WASHINGTON, D.C. - Two different rallies gathered on opposite sides of the National Mall with two very different messages on Saturday.
By the Washington Monument, a crowd came together for what they called a "Mother of all Rallies."
According to their website, the event was to help send a message to congress, the media, and the world that they stand united to defend American culture and values.
The group had music, a huge "TRUMP" sign and a stage where various speakers came up to talk.
The crowd, filled with pro-Trump paraphernalia, said the event was more "pro-American" than anything else.
"It just felt good to come and unite with like-minded people, whether they support Trump or not, whether they’re conservative or democrat, just other American people and just celebrate our freedom and the things we have in common," says Angela Becker, who came to event from South Carolina in a "Grandma's for Trump" t-shirt.

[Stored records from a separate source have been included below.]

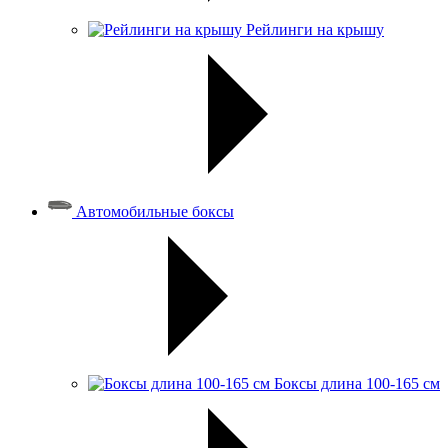
Рейлинги на крышу
Автомобильные боксы
Боксы длина 100-165 см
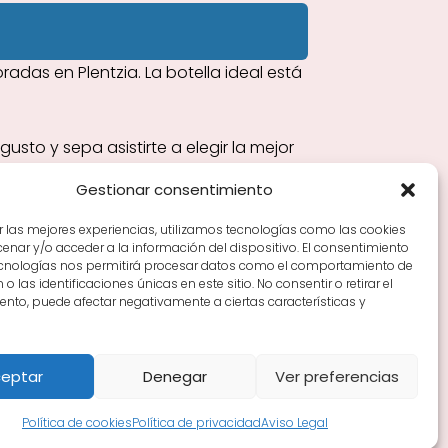
das en Plentzia. La botella ideal está
sto y sepa asistirte a elegir la mejor
Gestionar consentimiento
r las mejores experiencias, utilizamos tecnologías como las cookies
nar y/o acceder a la información del dispositivo. El consentimiento
Tiendas de vino por ciudades
Tipos de Rioja y
ecnologías nos permitirá procesar datos como el comportamiento de
en Rioja
Vino Rioja para empezar
Zonas de Rioja y
o las identificaciones únicas en este sitio. No consentir o retirar el
nto, puede afectar negativamente a ciertas características y
eptar
Denegar
Ver preferencias
Política de cookies
Política de privacidad
Aviso Legal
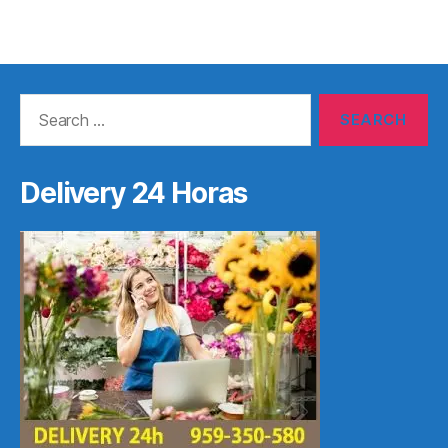
Search
for:
Delivery 24 Horas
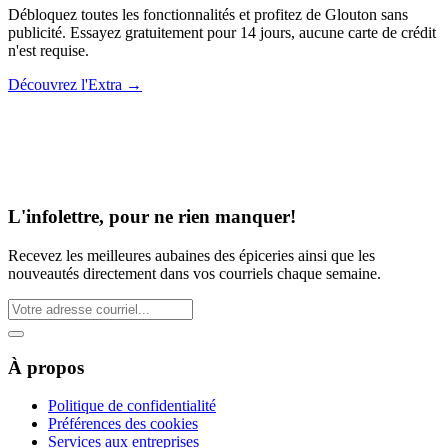
Débloquez toutes les fonctionnalités et profitez de Glouton sans
publicité. Essayez gratuitement pour 14 jours, aucune carte de crédit
n'est requise.
Découvrez l'Extra
→
L'infolettre, pour ne rien manquer!
Recevez les meilleures aubaines des épiceries ainsi que les
nouveautés directement dans vos courriels chaque semaine.
À propos
Politique de confidentialité
Préférences des cookies
Services aux entreprises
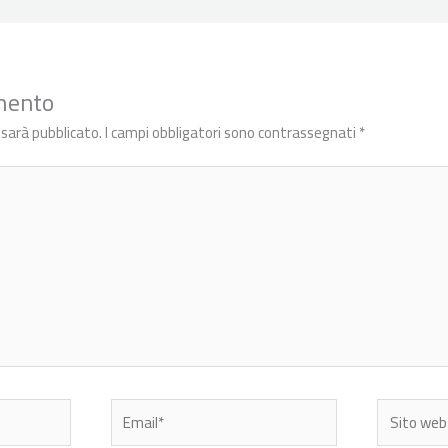
mento
n sarà pubblicato.
I campi obbligatori sono contrassegnati
*
Email*
Sito
web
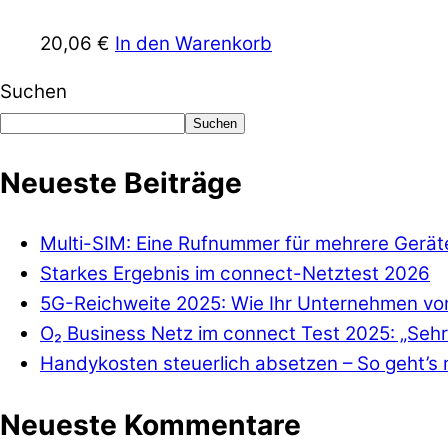
20,06
€
In den Warenkorb
Suchen
Suchen
Neueste Beiträge
Multi-SIM: Eine Rufnummer für mehrere Gerät
Starkes Ergebnis im connect-Netztest 2026
5G-Reichweite 2025: Wie Ihr Unternehmen von
O₂ Business Netz im connect Test 2025: „Sehr
Handykosten steuerlich absetzen – So geht’s 
Neueste Kommentare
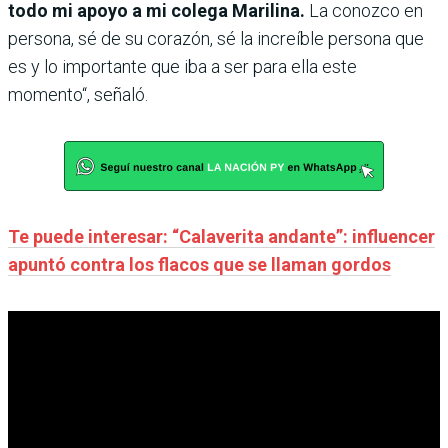
todo mi apoyo a mi colega Marilina.
La conozco en
persona, sé de su corazón, sé la increíble persona que
es y lo importante que iba a ser para ella este
momento“, señaló.
Te puede interesar: “Calaverita andante”: influencer
apuntó contra los flacos que se llaman gordos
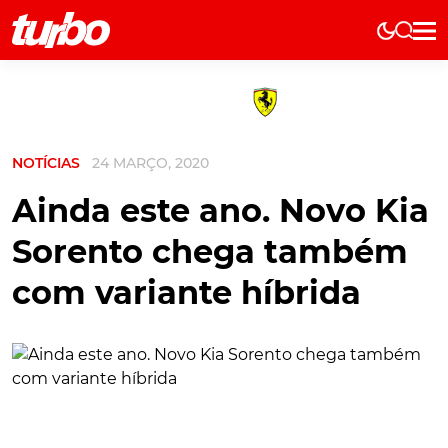
Elétricos
História
Técnica
NOTÍCIAS
24 MARÇO, 2020
Comerciais
Testes
Ainda este ano. Novo Kia
Curiosidades
Sorento chega também
Marcas
com variante híbrida
Elétricos
Técnica
Testes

By the Lincoln Memorial, hundreds of people gathered for a Juggalo March, mostly fans of the Insane Clown Posse.
According to their website, the goal was to make a collective statement from the Juggalo Family about "what we are and what we are not."
They are taking a stance against the FBI's 2011 National Gang Threat Assessment where the group was described as a "loosely-organized hybrid gang."
In 2014, the ACLU filed a lawsuit claiming that Juggalos' "constitutional rights to expression and association were violated." The Juggalos website about Saturday's march claimed the case was dismissed and they are "back to square one" from a legal standpoint.
"It’s a family, it’s like a tight knit community, we’re not a gang, we’re just fans of a similar style the same way any other major band can have a following," says Shotzi, a Juagglo who attended Saturday's rally in scrubs. "I mean I’m walking around here with my scrubs, I’m a registered nurse, I’m a member of the community, we’re all just people, we’re all just human."
A group of protestors also gathered near the White House on Saturday for an Anti-Trump rally.
Both Metropolitan Police and U.S. Park Police had a heavy presence around both rallies.
A spokesperson for U.S. Park Police said as of 8:00 p.m., they had no reports of any issues on the National Mall.